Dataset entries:
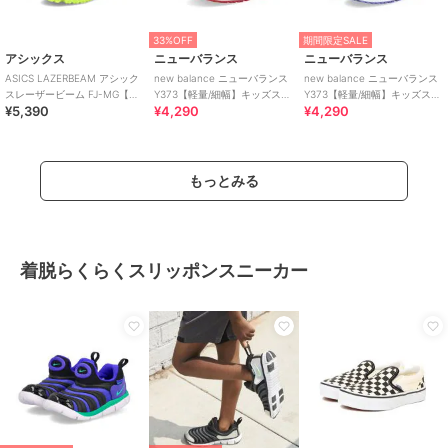
33%OFF
期間限定SALE
アシックス
ニューバランス
ニューバランス
ASICS LAZERBEAM アシック
new balance ニューバランス
new balance ニューバランス
スレーザービーム FJ-MG【軽
Y373【軽量/細幅】キッズスニ
Y373【軽量/細幅】キッズスニ
¥5,390
¥4,290
¥4,290
量】サッカーテイストモデル
ーカー 子供靴
ーカー 子供靴
もっとみる
着脱らくらくスリッポンスニーカー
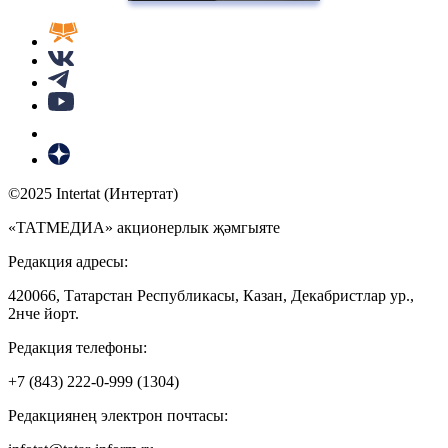
©2025 Intertat (Интертат)
«ТАТМЕДИА» акционерлык җәмгыяте
Редакция адресы:
420066, Татарстан Республикасы, Казан, Декабристлар ур.,
2нче йорт.
Редакция телефоны:
+7 (843) 222-0-999 (1304)
Редакциянең электрон почтасы:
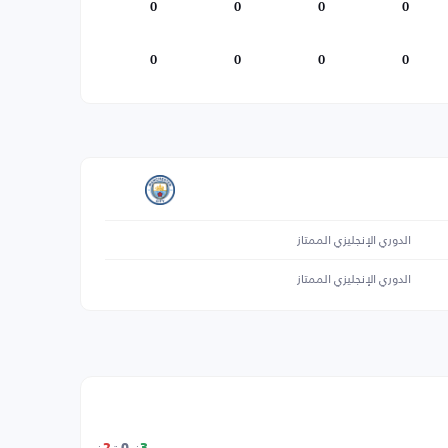
0
0
0
0
0
0
0
0
الدوري الإنجليزي الممتاز
الدوري الإنجليزي الممتاز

*The task*: Render the stretch of the listing from the start through the line containing "着脱らくらくスリッポンスニーカー" as a Markdown table with the columns Row and Line, giving each line its row number. Include both ends, skip blank lines, and leave the pictures out.

*Result of this task*:
| Row | Line |
|---|---|
| 1 | 33%OFF |
| 2 | 期間限定SALE |
| 3 | アシックス |
| 4 | ニューバランス |
| 5 | ニューバランス |
| 6 | ASICS LAZERBEAM アシック |
| 7 | new balance ニューバランス |
| 8 | new balance ニューバランス |
| 9 | スレーザービーム FJ-MG【軽 |
| 10 | Y373【軽量/細幅】キッズスニ |
| 11 | Y373【軽量/細幅】キッズスニ |
| 12 | ¥5,390 |
| 13 | ¥4,290 |
| 14 | ¥4,290 |
| 15 | 量】サッカーテイストモデル |
| 16 | ーカー 子供靴 |
| 17 | ーカー 子供靴 |
| 18 | もっとみる |
| 19 | 着脱らくらくスリッポンスニーカー |